HST-271 - Modern China (D'Haeseleer)
China’s last imperial dynasty, the increasing impact of Western influence, China’s collapse, and the development of the Communist state will be examined through lectures, readings, and discussion. 

HST-273 - Modern Japan (D'Haeseleer)
The Tokugawa period, the Meiji Restoration, Japan’s emergence as a major power in East Asia, World War II, and Japan’s postwar transformation will be examined through lectures, readings, and discussion. 

HST-275 - Rise of Islam (Stein)
This course will explore the period of Middle Eastern History [600-1800 CE] which witnessed the emergence of Islam as a religion, political system, and cultural tradition.  Topics include the life and career of Muhammad, the basic tenets of Islam, the Arab Conquests and rise of a unitary Islamic Empire, the Umayyad and Abbasid caliphates, the development of a high Islamic culture, the Mongol invasions and the states that grew in the aftermath of those invasions, the Mamluks of Egypt and Syria, the Ottoman Empire, and the Safavid. 
Meets Department pre-Modern Requirement

HST-277 - Modern Middle Eastern History (Stein)
A history of the Middle East in the nineteenth and twentieth centuries.  Topics covered include attempts at reform in the Ottoman Empire and Iran, the impact of developing nationalisms and European imperialism, the impact of World War I and World War II, the emergence of new states, and the Arab/Israeli conflict. 

HST-291 - Colonial Latin America & the Caribbean (Ouellette)
Colonial Latin American History begins with the study of Original Empires and concludes with the movements of Independence from Portugal and Spain.  Course materials introduce students to major themes emerging from Spanish and Portuguese Colonialism in Latin America and the Caribbean, and encourage students to reflect upon the interplay of systems of power with human experience.

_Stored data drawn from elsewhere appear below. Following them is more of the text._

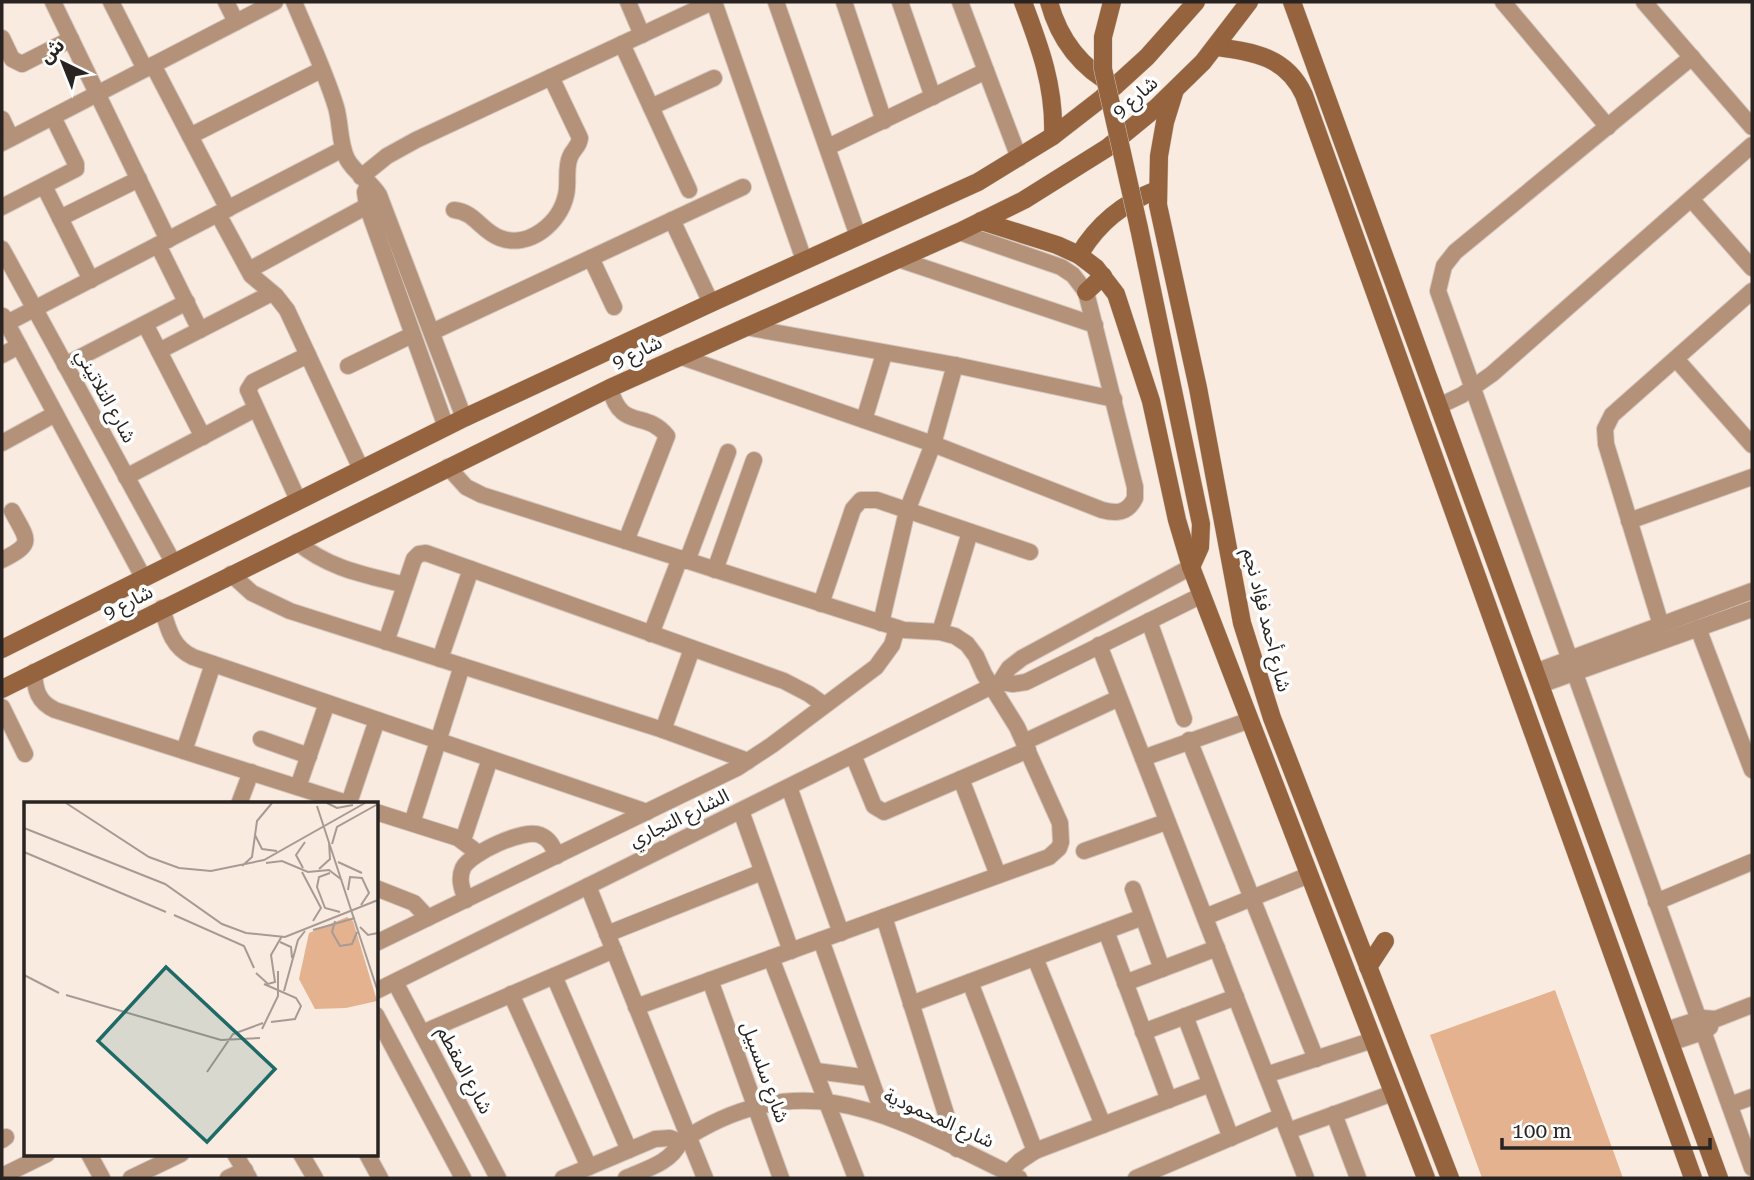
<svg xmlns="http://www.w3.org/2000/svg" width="1754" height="1180" font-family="'Roboto Serif','Noto Sans Arabic',serif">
  <rect width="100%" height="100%" fill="#faebe1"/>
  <!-- green -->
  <path fill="#e4b28f" d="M 1555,990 L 1623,1178 L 1482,1178 L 1430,1035 Z"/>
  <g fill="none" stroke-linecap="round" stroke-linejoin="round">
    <defs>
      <g id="street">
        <path d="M 53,2 L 168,240"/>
        <path d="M 111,2 L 145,69"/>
        <path d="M 226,2 L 236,22"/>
        <path d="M 294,2 C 308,36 325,71 336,107 C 341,124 339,143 347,159 C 355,174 371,181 379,195 L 464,418"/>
        <path d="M 628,2 L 642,35"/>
        <path d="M 714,2 L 804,260"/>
        <path d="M 776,2 L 858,236"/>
        <path d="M 844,2 L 884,121"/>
        <path d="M 900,2 L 933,97"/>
        <path d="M 960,2 L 1019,158"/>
        <path d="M 1503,2 L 1608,127"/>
        <path d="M 1644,2 L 1752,127"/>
        <path d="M 2,38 L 12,59 L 22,64 L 71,39"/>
        <path d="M 622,44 L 689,190"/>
        <path d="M 1692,57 L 1455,252 L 1444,266 L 1438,291 L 1752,1168"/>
        <path d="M 153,65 L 228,209"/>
        <path d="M 651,107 L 714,78"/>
        <path d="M 2,119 L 11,138"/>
        <path d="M 190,136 L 321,70"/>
        <path d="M 2,143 L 275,2"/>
        <path d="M 828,147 L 986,71"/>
        <path d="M 361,177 L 387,156 L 416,140 L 712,2"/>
        <path d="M 369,183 L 365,192 L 367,206 L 446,427"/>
        <path d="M 44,186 L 91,280"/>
        <path d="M 1691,199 L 1752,268"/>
        <path d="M 2,207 L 76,169 L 76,164 L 53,117"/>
        <path d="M 454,210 C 475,212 481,231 500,238 C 529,249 560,223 566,195 C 569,183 565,168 570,157 C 573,149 579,147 580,138 L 551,77"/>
        <path d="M 218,214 L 251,275 L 276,296 L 287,310 L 361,469"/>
        <path d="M 60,218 L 139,179"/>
        <path d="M 672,220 L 711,303"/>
        <path d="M 158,245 L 200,330"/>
        <path d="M 2,249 L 173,562"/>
        <path d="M 591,258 L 614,307"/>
        <path d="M 898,259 L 1095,325"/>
        <path d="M 249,270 L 367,206"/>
        <path d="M 3,316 L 143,577"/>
        <path d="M 7,323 L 343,149"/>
        <path d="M 145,324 L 203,437"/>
        <path d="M 745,327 L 955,365 L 1114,399"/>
        <path d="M 432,332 L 743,187"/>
        <path d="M 159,351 L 272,293"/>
        <path d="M 2,355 L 19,346"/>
        <path d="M 679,356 L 933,444 L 1102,510 C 1117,514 1128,513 1135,498 L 1135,487 L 1086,292 L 1073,275 L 1061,267 L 959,232"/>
        <path d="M 1676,359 L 1752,445"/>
        <path d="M 65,365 L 187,302"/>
        <path d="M 348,366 L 412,335"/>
        <path d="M 610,388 C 621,432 646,409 667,436 L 626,541"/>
        <path d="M 1439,406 L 1462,395 L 1492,374 L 1752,145"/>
        <path d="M 864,420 L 884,354"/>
        <path d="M 2,443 L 55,414"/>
        <path d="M 448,467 L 466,487 L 482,495 L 904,630 L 940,632 L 955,636 L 967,644 L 976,656 L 984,674 L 1017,727 L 1060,823 L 1061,842 L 1059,848 L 1049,857 L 636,1007"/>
        <path d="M 126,477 L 255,409"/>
        <path d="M 298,500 L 248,390 L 253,382 L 308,355"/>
        <path d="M 1629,521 L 1752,477"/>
        <path d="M 297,542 C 329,569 366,575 405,585"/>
        <path d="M 2,560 C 35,543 28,541 12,511"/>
        <path d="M 687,561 L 728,452"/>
        <path d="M 715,570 L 754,460"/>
        <path d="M 231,574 L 252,593 L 290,611 L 663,730 L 748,761"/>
        <path d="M 821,604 L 853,509 L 861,500 L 877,500 L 1030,552"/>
        <path d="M 162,608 C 168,629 172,647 193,657 L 647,812"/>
        <path d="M 1149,621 L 1184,719"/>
        <path d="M 881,623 L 907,511 L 933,444 L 955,365"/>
        <path d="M 1661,625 L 1606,444 L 1605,429 L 1612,415 L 1752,291"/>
        <path d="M 1698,628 L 1752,770"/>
        <path d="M 940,632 L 970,532"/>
        <path d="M 651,634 L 680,558"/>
        <path d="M 386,642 L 414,559 L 419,554 L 426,553 L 784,681 L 809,694 L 824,705"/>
        <path d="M 1099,645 L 1306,1178"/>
        <path d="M 440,659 L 471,569"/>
        <path d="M 34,672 C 35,690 38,702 55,710 L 350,804"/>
        <path d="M 1535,672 L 1752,591"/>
        <path d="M 1000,682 L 1013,684 L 1026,682 L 1202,595"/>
        <path d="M 1540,685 L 1752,609"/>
        <path d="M 2,707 L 25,754"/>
        <path d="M 663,730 L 692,649"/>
        <path d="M 261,739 L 309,756"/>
        <path d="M 1189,740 L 1316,1059"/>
        <path d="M 1024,742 L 1119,698"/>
        <path d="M 184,751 L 213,664"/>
        <path d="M 853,755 L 874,806 L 884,812 L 1028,750"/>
        <path d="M 1143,758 L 1250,720"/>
        <path d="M 961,779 L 998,875"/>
        <path d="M 298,787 L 327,703"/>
        <path d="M 789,787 L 841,933"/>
        <path d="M 349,803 L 377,720"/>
        <path d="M 239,804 L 251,772"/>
        <path d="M 741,811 L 791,951"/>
        <path d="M 376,812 L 458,838 L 478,853"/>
        <path d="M 412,823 L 462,666"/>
        <path d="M 463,840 L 490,759"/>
        <path d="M 1084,851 L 1166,822"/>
        <path d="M 588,886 L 705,1178"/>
        <path d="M 376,888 L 414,903 L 428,918"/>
        <path d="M 1133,889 L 1162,969"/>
        <path d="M 466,900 C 462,889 458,879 463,868 C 470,853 525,828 540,835 C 550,839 553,847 557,856"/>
        <path d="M 1656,902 L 1752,862"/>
        <path d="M 884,917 L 957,1149"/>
        <path d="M 1205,917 L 1309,875"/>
        <path d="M 1106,931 L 1169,1100"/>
        <path d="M 607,934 L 762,872"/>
        <path d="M 821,940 L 883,1114"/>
        <path d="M 376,943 L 737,768 L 772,745 L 876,667 L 892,645 L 897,628"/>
        <path d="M 771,958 L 856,1178"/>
        <path d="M 1035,958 L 1103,1125"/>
        <path d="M 554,976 L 629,1150"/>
        <path d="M 710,980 L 781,1178"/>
        <path d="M 395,982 L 498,1178"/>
        <path d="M 970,982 L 1035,1151"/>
        <path d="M 1125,983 L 1217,948"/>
        <path d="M 376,991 L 1000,682 L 1009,668 L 1022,658 L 1191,567"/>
        <path d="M 511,994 L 589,1167"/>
        <path d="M 911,1004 L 1143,917"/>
        <path d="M 376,1015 L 463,1178"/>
        <path d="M 1185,1016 L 1231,1138"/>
        <path d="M 1666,1030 L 1703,1018 L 1716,1019 L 1752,1005"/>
        <path d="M 1143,1032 L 1236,997"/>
        <path d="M 422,1033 L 614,950"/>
        <path d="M 1670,1043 L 1703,1032 L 1710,1027"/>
        <path d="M 816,1071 L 870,1078"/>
        <path d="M 1266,1075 L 1373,1040"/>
        <path d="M 1730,1105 L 1752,1097"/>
        <path d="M 1334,1114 L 1358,1178"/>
        <path d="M 1288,1131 L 1393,1093"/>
        <path d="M 2,1140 L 6,1137"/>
        <path d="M 680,1142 C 808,1057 899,1121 1019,1178"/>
        <path d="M 89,1154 L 102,1178"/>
        <path d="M 235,1154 L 249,1178"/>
        <path d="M 301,1154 L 315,1178"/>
        <path d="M 367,1154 L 380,1178"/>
        <path d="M 1008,1173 L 1020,1161 L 1035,1151 L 1210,1084"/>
        <path d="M 2,1176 L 47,1154"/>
        <path d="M 131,1178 L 181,1154"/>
        <path d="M 228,1178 L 245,1170"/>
        <path d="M 563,1178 L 655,1139 L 670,1138 L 680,1142"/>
        <path d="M 626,1178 C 646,1169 671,1163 680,1142"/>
        <path d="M 1136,1178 L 1282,1116"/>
      </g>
      <g id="secondary">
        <path d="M 1023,2 C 1040,47 1055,87 1053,136"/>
        <path d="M 1049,2 C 1059,39 1081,68 1115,86"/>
        <path d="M 1292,2 L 1719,1178"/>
        <path d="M 1216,47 C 1253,52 1286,56 1304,95 L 1693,1178"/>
        <path d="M 1174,93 L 1165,122 L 1159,156 L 1158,205 L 1198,388 L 1242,623 L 1272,718 L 1450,1178"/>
        <path d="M 981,221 L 1057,245 L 1079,255 L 1096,268 L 1116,294 L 1151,401 L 1177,520 L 1191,567 L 1426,1178"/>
        <path d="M 1139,228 L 1201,524 L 1200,547 L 1191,567"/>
        <path d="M 1079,255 C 1098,223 1123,203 1157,190"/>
        <path d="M 1086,292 L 1103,276"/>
        <path d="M 2,649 L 464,418 L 711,303 L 978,182 L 1053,136 L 1102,98 L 1147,57 L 1196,2"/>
        <path d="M 2,689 L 610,388 L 959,232 L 1024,200 L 1107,148 L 1157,107 L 1203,62 L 1249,2"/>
        <path d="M 1368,967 L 1385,941"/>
      </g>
    </defs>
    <!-- street casing -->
    <use href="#street" stroke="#d4c7be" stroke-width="18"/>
    <!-- secondary casing -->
    <use href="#secondary" stroke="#d4c7be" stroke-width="19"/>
    <!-- street -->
    <use href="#street" stroke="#b49179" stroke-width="16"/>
    <!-- secondary -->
    <use href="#secondary" stroke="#95643f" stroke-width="18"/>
    <defs>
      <path id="secondary-bridge" d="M 1112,2 L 1103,37 L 1103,69 L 1139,228"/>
    </defs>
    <!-- secondary-bridge casing -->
    <use href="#secondary-bridge" stroke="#d4c7be" stroke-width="19" stroke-linecap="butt"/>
    <!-- secondary-bridge -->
    <use href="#secondary-bridge" stroke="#95643f" stroke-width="18"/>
  </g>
  <g text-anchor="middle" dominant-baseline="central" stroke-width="7" stroke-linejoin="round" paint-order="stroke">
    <!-- street labels -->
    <g font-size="19" fill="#292421" stroke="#fff">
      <text transform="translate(1135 97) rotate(-41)">شارع 9</text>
      <text transform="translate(637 352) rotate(-25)">شارع 9</text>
      <text transform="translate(106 396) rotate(61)">شارع التلاتيني</text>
      <text transform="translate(128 602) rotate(-27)">شارع 9</text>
      <text transform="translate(1267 620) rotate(76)">شارع أحمد فؤاد نجم</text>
      <text transform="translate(679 818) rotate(-26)">الشارع التجاري</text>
      <text transform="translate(465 1070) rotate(62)">شارع المقطم</text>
      <text transform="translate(765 1072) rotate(70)">شارع سلسبيل</text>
      <text transform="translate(939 1118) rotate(24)">شارع المحمودية</text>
    </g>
  </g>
  <!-- overview -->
  <g transform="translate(24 802)">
    <rect width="354" height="354" fill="#faebe1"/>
    <path d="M 323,115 L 329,119 L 353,199 L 322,206 L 291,207 L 275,177 L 285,131 Z" fill="#e4b28f"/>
    <path fill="none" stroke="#a69b94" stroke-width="2" d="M 42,1 L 125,55 L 155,66 L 187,69 L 240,58 L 341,1M 303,1 L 313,6 L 329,3M 293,4 L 354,190M 0,26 L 141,82 L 198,122 L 222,131 L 261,135 L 354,98M 231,33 L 238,47 L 253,49M 308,42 L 313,25 L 354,2M 0,50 L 142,110M 314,60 L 338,71M 242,61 L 258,59 L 284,70 L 305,68 L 318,78M 218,64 L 228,55 L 233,19 L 248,1M 279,66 L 272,53 L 281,40M 295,67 L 306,57 L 305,40M 278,70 L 297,106 L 289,119M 306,71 L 295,75 L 293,85 L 301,106 L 316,110M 324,88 L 326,75 L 338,76 L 345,91 L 337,103M 150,113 L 220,144 L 230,166M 311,119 L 308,130 L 316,144 L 328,142 L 333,130M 336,125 L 344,133 L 354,131M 289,128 L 331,116M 256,140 L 267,145 L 268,156M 232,171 L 244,182 L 251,180 L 247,153 L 258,134M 0,173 L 35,191M 240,182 L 272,196 L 277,204 L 271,217 L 247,220M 260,189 L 274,138 L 281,129M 42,193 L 197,238 L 236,236M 238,227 L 254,194 L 254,169M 183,270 L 209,232 L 239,221"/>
    <path fill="#1e6a66" fill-opacity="0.15" stroke="#1e6a66" stroke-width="3.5" d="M 142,165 L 251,267 L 183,340 L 74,239 Z"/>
    <rect width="354" height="354" fill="none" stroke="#292421" stroke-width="3.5"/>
  </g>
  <!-- border -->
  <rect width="1754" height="1180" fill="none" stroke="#292421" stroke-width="7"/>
  <!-- north arrow -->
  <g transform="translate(63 63) rotate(317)" stroke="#ffffff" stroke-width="5" paint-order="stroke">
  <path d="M0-5L12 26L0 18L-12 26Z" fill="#292421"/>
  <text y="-10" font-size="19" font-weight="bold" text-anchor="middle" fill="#292421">ش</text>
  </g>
  <!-- scale -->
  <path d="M1502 1138v10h208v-10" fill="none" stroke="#292421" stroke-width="3.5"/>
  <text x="1512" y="1138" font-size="21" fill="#292421" stroke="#ffffff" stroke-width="5" paint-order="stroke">100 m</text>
</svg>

Topical areas of study include racial and caste systems, sex and gender, religion and spiritual beliefs, slavery and coerced labor, and rebellion and revolution.  
Meets Department pre-Modern Requirement

HST-293, 294 - Modern Latin America & the Caribbean (Ouellette)
This course presents a broad, chronological study of the region known as Latin America and the Caribbean from the nineteenth century to the present day. We will investigate some of the profound transformations and accomplishments throughout the Americas beginning with Independence, and reflect on some of the challenges that Latin America currently faces.  This course analyzes patterns of continuity and change around the region, including revolutions, social transformations, and economic growth and decline.  Course materials encourage reflection on the interplay of economics and politics with race, gender, and ethnicity throughout the region. 

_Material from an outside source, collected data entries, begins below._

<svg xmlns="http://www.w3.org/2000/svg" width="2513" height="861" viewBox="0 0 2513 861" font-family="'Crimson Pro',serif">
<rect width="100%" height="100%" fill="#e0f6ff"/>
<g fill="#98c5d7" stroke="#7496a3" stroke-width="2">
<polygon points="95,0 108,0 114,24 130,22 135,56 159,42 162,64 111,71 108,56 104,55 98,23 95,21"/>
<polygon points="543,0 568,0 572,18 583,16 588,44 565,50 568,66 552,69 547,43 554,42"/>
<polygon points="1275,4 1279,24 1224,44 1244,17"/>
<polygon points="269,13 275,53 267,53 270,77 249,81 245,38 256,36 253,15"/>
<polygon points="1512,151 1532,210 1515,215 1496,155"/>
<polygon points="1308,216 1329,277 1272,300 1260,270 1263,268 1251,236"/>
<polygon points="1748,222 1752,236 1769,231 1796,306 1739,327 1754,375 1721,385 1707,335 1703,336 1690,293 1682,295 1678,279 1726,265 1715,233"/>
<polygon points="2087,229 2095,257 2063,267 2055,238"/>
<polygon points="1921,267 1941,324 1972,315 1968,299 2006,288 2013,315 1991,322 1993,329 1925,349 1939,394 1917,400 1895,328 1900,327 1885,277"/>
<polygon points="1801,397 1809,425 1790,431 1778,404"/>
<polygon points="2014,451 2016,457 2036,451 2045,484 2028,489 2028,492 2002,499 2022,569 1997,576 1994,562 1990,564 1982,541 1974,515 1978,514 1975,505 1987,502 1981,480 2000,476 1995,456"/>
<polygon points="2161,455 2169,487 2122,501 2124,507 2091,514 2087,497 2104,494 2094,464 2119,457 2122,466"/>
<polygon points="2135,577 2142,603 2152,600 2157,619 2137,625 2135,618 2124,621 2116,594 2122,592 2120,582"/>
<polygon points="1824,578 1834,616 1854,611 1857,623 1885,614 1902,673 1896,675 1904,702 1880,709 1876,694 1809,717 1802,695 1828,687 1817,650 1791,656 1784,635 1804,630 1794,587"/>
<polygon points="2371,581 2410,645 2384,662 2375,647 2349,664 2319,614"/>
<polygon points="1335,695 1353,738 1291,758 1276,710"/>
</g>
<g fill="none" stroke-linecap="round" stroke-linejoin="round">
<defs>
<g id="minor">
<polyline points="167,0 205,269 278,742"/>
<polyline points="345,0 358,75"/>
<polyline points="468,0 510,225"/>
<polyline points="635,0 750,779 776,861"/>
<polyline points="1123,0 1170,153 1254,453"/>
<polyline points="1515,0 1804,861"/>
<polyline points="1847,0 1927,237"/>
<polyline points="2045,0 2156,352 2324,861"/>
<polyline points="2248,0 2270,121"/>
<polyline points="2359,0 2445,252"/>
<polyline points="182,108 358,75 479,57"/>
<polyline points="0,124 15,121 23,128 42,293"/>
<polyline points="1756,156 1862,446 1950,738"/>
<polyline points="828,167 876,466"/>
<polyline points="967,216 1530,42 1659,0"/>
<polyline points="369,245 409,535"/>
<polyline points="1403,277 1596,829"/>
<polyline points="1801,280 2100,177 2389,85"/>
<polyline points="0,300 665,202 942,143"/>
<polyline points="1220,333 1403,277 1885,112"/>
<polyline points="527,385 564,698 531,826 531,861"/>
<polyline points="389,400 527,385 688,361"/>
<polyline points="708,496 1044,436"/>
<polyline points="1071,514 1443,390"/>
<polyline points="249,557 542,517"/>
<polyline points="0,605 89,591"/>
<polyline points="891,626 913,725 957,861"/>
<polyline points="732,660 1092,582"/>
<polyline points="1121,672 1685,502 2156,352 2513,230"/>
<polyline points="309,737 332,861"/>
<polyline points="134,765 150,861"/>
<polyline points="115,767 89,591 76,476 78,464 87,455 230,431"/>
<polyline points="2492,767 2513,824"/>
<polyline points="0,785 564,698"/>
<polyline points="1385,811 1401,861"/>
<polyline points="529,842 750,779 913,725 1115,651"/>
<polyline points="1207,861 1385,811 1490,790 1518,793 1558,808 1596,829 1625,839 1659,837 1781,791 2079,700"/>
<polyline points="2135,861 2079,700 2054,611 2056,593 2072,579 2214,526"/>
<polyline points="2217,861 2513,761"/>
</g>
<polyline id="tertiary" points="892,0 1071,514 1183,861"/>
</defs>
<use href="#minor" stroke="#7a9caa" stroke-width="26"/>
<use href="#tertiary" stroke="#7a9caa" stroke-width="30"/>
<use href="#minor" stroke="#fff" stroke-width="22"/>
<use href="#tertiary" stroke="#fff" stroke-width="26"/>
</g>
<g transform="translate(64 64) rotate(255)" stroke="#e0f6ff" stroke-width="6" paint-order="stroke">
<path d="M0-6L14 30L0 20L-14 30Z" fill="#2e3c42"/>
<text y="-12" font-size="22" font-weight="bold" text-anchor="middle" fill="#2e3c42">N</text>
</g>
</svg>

HST 295 Revolutions in the Middle East (Stein)
“Down with the ruler! Power to the people!” Throughout the twentieth century these calls echoed across the Middle East as Iran, the Ottoman Empire, and Egypt experienced revolutions that sought to remove repressive governments and led to great political, cultural, and social change. While all these revolutionary movements called for greater democracy and often produced constitutional governments, most ended with autocratic rulers who were possibly worse than the kings they overthrew. This course will investigate the history of revolutions in the Middle East, focusing on Iran's 1905 Constitutional Revolution, the Young Turk Revolution of 1908, Egypt's anti-British revolution of 1919 and Nasser's anti-monarch 1952 revolution there, and the 1979 Iranian Revolution which led to the rise of the Islamic Republic. 

HST 297 Palestine Before Israel (Stein)
Palestine witnessed many transformations in the half century before the 1948 independence declaration of the State of Israel: a constitutional revolution, a World War, transfer from Ottoman to British imperial rule, waves of settlement, and the emergence of two competing nationalist projects. In this course we will examine these many transformations, investigating topics from the policies of empires to the lived experience of Christians, Jews, and Muslims in a land that all viewed as “holy.”